» About this exercise
Check each line of the entries. Copy the ones that contain the string "worn".

» Given entries
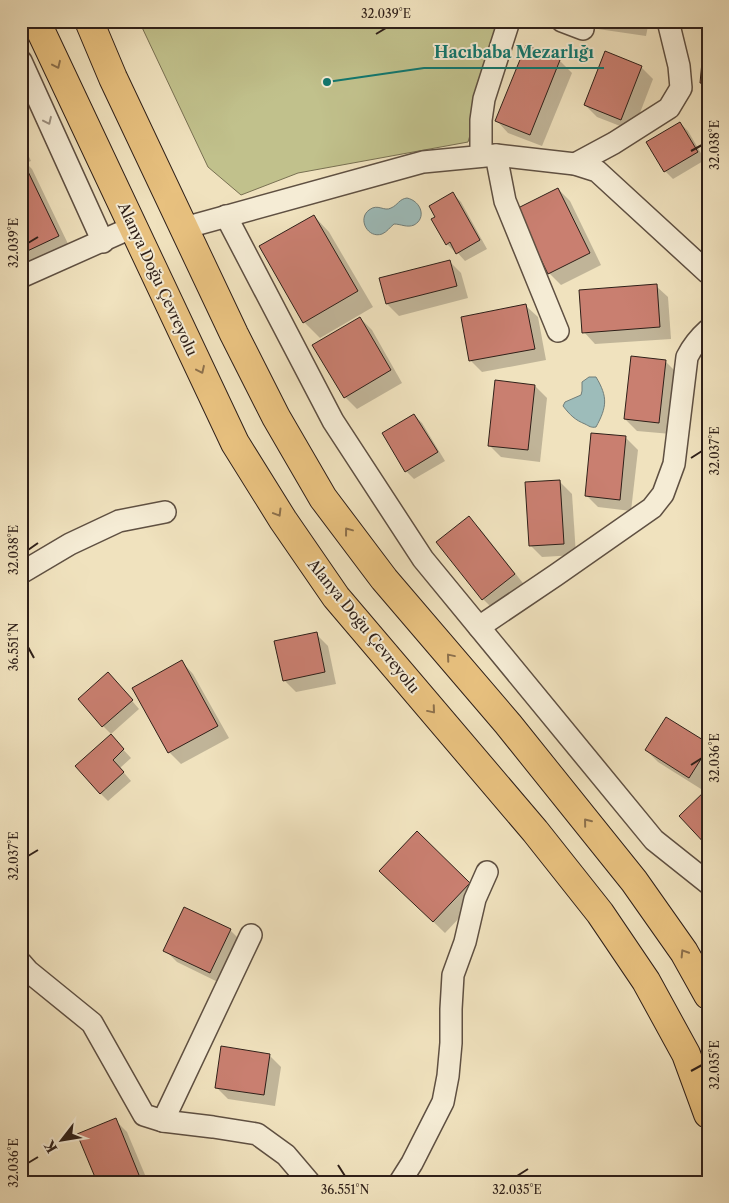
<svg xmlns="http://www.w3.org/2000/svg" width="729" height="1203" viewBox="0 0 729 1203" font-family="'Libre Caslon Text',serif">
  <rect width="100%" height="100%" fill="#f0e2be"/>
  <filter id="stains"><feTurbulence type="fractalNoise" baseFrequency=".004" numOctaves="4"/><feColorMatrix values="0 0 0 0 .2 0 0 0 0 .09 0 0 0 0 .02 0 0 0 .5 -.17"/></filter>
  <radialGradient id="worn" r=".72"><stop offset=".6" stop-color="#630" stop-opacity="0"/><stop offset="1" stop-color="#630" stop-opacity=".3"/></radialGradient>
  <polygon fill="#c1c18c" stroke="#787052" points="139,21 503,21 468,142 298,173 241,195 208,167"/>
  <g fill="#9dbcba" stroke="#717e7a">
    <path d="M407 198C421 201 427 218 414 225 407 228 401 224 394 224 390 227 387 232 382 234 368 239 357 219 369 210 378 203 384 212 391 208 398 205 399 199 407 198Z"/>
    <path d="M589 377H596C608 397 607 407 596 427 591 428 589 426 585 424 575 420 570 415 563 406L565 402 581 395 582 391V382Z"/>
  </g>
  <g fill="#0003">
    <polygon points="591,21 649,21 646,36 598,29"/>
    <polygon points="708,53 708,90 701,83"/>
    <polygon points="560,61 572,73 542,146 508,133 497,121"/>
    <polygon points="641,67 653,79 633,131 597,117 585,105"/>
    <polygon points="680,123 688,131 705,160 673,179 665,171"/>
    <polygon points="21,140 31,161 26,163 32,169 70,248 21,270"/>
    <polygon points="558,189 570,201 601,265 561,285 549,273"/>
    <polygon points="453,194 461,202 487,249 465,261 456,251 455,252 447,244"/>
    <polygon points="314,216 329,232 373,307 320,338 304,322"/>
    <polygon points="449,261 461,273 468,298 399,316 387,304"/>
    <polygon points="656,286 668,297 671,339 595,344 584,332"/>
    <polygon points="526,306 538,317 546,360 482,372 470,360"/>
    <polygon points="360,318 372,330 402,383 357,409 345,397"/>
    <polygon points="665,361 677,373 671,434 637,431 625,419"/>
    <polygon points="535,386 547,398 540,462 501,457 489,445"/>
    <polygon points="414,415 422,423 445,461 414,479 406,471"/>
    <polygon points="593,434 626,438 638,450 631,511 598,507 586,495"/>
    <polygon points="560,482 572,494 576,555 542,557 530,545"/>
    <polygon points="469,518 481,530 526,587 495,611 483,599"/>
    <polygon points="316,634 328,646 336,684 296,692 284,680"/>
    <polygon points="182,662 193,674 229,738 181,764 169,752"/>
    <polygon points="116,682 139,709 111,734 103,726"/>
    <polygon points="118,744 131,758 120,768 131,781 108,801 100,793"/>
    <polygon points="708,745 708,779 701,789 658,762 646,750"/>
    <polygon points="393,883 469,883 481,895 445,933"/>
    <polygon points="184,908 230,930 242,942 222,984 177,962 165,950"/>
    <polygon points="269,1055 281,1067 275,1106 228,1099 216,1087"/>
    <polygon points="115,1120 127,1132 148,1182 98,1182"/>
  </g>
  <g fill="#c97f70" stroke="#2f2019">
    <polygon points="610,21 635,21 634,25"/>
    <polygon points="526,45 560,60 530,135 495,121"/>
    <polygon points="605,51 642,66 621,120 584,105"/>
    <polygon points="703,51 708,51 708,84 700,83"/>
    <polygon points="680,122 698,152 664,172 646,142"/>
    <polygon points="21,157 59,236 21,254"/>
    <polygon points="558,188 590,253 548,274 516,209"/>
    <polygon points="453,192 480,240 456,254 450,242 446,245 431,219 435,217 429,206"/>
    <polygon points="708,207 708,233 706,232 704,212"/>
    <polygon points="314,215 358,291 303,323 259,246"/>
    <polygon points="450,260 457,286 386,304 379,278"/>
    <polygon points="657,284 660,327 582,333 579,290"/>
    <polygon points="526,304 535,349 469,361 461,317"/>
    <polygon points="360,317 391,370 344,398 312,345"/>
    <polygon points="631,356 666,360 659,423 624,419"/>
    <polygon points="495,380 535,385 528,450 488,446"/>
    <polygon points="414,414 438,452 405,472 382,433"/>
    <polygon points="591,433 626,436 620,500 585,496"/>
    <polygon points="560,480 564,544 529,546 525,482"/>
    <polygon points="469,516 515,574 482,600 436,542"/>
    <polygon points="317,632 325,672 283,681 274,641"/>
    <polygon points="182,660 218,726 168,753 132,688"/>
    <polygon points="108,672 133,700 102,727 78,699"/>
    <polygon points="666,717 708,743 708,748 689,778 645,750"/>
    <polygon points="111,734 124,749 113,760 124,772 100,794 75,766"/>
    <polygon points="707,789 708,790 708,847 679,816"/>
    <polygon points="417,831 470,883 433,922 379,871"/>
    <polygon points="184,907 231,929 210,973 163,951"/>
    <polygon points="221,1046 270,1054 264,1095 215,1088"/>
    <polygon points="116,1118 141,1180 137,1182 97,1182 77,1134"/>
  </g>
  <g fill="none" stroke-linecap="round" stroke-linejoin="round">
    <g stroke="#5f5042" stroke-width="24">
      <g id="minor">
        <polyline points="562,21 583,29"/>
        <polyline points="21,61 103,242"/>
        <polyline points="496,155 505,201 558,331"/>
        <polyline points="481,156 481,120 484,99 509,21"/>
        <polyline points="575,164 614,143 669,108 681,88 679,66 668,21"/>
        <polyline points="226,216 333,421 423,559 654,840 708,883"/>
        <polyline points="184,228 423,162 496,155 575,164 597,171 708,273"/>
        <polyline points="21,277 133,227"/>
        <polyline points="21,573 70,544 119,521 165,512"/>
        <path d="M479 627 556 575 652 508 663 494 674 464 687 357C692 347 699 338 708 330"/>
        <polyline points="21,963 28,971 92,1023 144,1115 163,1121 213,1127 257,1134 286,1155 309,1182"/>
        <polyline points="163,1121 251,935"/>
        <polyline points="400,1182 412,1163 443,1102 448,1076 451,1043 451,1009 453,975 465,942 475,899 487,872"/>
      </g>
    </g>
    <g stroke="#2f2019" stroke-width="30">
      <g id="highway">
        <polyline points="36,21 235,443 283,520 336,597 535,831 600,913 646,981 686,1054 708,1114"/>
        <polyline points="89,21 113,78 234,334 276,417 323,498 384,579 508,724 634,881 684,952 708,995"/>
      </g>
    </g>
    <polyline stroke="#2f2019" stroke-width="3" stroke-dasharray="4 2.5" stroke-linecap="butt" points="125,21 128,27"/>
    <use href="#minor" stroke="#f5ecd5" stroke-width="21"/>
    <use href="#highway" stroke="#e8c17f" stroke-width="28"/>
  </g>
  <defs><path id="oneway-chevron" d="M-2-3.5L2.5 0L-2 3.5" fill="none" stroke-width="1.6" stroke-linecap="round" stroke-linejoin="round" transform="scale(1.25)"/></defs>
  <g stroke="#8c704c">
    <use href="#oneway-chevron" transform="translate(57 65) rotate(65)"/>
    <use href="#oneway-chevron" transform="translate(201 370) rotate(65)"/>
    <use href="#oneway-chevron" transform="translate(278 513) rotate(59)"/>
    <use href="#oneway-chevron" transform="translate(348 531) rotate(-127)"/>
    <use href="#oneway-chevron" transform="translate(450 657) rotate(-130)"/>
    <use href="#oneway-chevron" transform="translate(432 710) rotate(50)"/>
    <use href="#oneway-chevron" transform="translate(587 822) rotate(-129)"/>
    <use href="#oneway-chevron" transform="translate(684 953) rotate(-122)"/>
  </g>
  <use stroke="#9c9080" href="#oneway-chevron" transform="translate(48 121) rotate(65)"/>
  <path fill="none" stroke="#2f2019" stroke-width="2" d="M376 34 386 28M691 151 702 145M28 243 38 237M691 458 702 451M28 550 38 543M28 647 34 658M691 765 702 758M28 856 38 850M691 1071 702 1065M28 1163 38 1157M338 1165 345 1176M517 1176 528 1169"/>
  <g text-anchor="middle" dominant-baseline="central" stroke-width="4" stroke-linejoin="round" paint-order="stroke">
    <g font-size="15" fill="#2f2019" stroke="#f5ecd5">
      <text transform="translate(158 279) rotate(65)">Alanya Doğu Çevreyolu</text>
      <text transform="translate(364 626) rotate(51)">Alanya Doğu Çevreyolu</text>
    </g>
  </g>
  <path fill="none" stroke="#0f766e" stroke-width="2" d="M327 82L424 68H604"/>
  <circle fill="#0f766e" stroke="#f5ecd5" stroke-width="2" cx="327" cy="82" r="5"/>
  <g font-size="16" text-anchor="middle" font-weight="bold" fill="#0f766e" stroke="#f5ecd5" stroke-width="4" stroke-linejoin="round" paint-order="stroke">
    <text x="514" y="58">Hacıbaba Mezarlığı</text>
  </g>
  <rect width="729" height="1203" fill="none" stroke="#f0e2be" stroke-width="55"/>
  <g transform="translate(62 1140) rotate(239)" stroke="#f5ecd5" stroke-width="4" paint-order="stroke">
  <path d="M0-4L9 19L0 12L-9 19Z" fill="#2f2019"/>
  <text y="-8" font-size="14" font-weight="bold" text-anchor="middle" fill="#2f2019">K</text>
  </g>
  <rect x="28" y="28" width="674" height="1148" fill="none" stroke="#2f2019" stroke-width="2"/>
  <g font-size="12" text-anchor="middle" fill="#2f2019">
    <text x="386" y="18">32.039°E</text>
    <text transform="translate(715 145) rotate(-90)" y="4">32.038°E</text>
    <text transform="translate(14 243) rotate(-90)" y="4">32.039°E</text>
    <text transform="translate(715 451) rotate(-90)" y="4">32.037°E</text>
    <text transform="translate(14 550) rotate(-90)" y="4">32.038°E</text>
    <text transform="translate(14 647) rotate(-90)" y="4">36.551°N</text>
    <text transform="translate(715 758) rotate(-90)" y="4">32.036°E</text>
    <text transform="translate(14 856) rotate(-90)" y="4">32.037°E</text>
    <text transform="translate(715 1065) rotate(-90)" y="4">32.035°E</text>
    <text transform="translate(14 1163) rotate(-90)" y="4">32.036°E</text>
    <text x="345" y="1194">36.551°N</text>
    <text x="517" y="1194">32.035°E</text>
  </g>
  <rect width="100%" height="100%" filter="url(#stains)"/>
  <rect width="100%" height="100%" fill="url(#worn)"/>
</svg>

» Your response
  <radialGradient id="worn" r=".72"><stop offset=".6" stop-color="#630" stop-opacity="0"/><stop offset="1" stop-color="#630" stop-opacity=".3"/></radialGradient>
  <rect width="100%" height="100%" fill="url(#worn)"/>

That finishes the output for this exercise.